Mar 21, 2011, 11:41 PM
Post #1 of 1
I have data stored in two files
desire code for DNA formatting: long description inside
The first is a tab delimited text file with the following format.
EST_name min_coverage max_coverage num_sites num_SNPs SNP_Density
BF01025B1D11.f1 30 100 273 5 0.0183150183150183
BF01025B1F08.f1 30 100 22 8 0.363636363636364
BF01025B2F06.f1 30 100 366 1 0.00273224043715847
BF01025B1F01.f1 30 100 520 19 0.0365384615384615
BF01025B2H10.f1 30 100 156 1 0.00641025641025641
BF01025B1E02.f1 30 100 450 2 0.00444444444444444
The second is a FASTA file with the following format.

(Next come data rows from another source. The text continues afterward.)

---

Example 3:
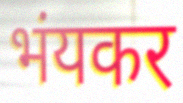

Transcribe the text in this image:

भंयकर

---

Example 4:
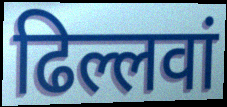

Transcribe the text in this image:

ढिल्लवां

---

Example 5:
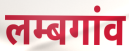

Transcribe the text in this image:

लम्बगांव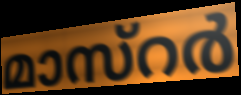
മാസ്റർ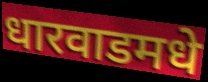
धारवाडमधेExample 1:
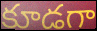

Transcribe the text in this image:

కూడగా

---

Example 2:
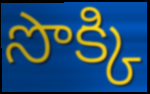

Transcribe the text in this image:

సొక్కి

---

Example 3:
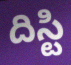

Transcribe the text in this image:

దిస్టి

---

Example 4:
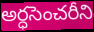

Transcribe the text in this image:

అర్ధసెంచరీని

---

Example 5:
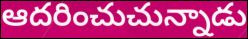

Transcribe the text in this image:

ఆదరించుచున్నాడు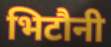
भिटौनीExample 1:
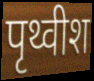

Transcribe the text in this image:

> BF01010B1A11.f1 782 1 782 ABI
The ESTs identified in the tab-delimited textfile are a smaller subset of the ESTs found in the FASTA file. I am trying to develop a perl script that will compare the EST name found in the first column of the tab delimited file, against the header section of the FASTA file. If the EST name matches an EST name mentioned in the FASTA file, I want the entire header, along with the actual DNA sequence to be output to a separate FASTA file. Note: the output FASTA file should have the same format as the original FASTA file. I'm really not quite sure how I should go about doing this. Any assistance would be greatly appreciated. Thanks!